第四十四話『村正-命の果ての刃』
また、あの渓流に来ていた。
だが、これが最後なのだろうと、ゼロは感じることが出来た。
村正は相変わらず、片腕で釣りをしている。少し力を入れたのか、ひとつだけ声を出して釣り竿を挙げた。
魚が、引っかかっていた。何の魚なのかは、分からない。
「帰る時が、来たンだな」
村正が立ち上がって振り向いた。
やはり何処か、マークに似ている。そう、感じるようになった。何処が似ていると言われると、言葉で表すのは難しい。
しかし、魂がそう感じている。
「ああ。長居、しすぎた」
「どうせ、ここは仮の居場所にすぎないだろ。お前にとっての居場所は、三二七五年のベクトーアだ。ここじゃない」
今戦がどうなっているのか。この半年間、それだけは脳裏を離れなかった。
少しでも役に立てればいい。猪武者としてではなく、策を練る者として、だ。そうありたいと、何故か今は思う。

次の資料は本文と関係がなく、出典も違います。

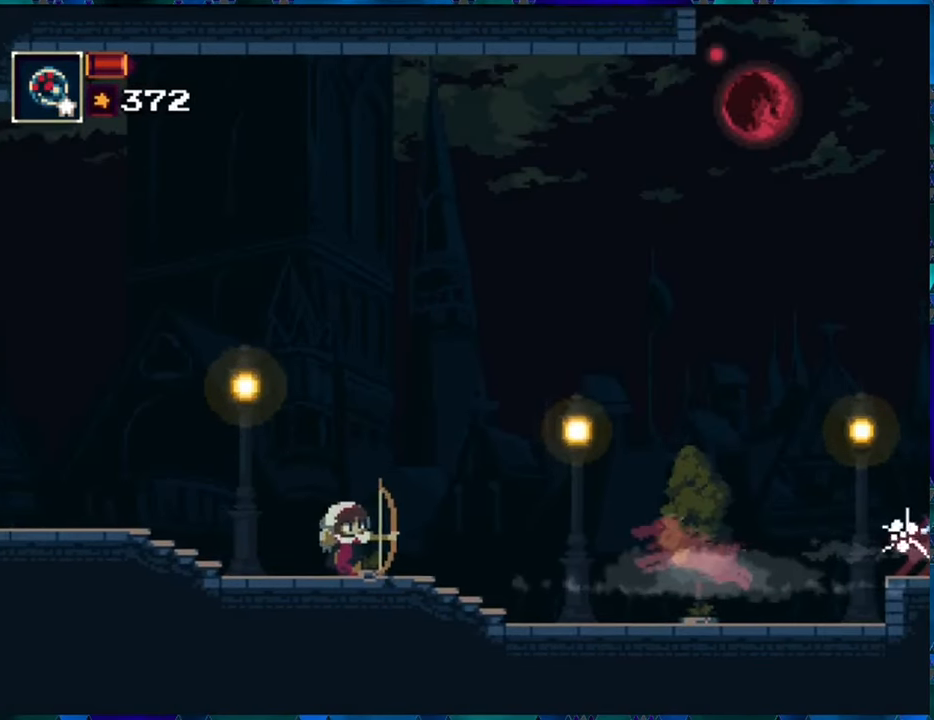
{"buttons": ["R1", "DPAD_DOWN"], "left_stick": "center", "right_stick": "center", "events": [[100, "R1", "up"], [133, "R1", "down"], [233, "R1", "up"], [300, "R1", "down"], [400, "R1", "up"], [467, "R1", "down"]]}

「ハイドラ兄と、いや、モルフィアスって、言った方がいいか? 改めて考えると、結局千年越しに出会うハメになるんだな。千年後の世界で再会とはな」
「しかし、結局、人間っつーのは千年経とうが本質は変わりゃしねぇのかもしれねぇ、ってのが、俺がこの半年で抱いた一番でけぇ感想だ。今更辛気くせぇこと言っても、何一つ変わりゃしねぇが」
「罪悪感でも、持ってるのか、お前」
「少し、な。だが、遅かれ速かれ俺がいなくても起きた、そんな考えしか浮かばねぇ」
割り切ったと言うより、何度計算しても、そうなったのだ。こうやって襲撃してくる連中は、多分うんざりするほどいた。だから相手は多国籍になった。
何処が主導するか、いつ実行するか、それだけの違いでしかなかったのだ。
右手を握った。あの両刃刀の感触は、今でもしっかり覚えている。
あれもまた、自分の居場所に持って帰る。一〇〇〇年越しに、今度は両刃刀と羅針がワープするというわけだ。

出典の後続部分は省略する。